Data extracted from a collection
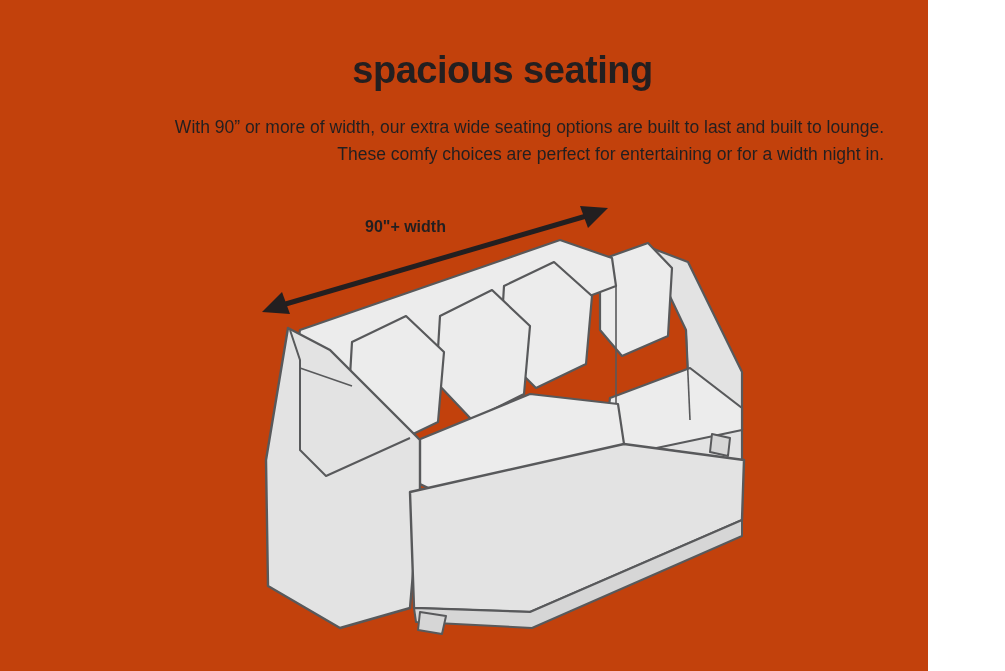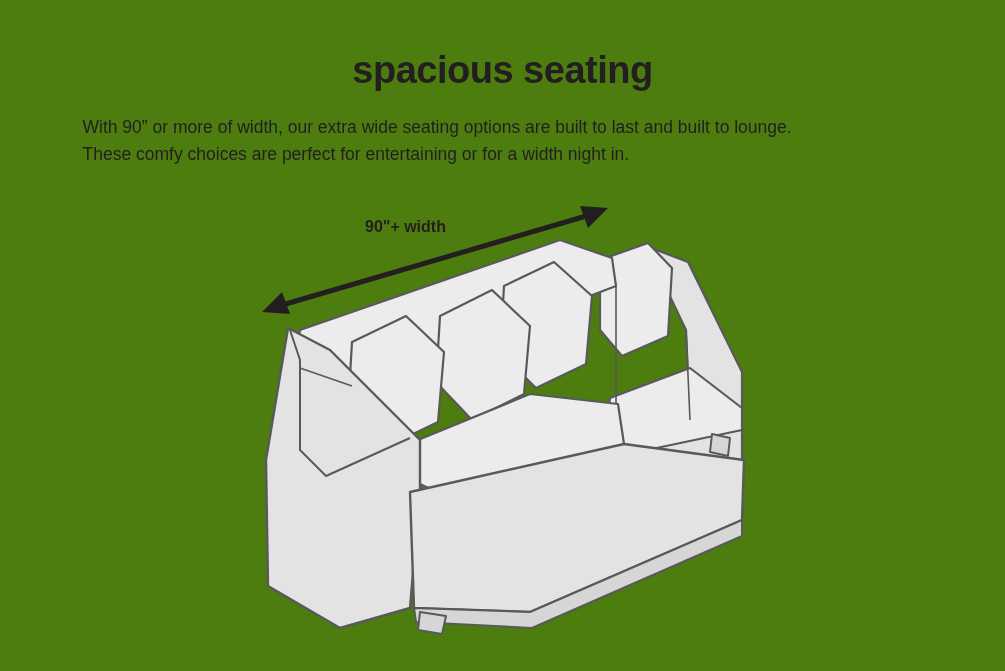--- a/index.html
+++ b/index.html
@@ -17,9 +17,9 @@
   }
   .page {
     position: relative;
-    width: 1005px;
+    width: 928px;
     height: 671px;
-    background: #4d7c0f;
+    background: #c2410c;
   }
   .headline {
     position: absolute;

JOB:
The expected result is the data above in exact form, free of pictures.

WRITTEN ANSWER:
--- a/index.html
+++ b/index.html
@@ -17,9 +17,9 @@
   }
   .page {
     position: relative;
-    width: 1005px;
+    width: 928px;
     height: 671px;
-    background: #4d7c0f;
+    background: #c2410c;
   }
   .headline {
     position: absolute;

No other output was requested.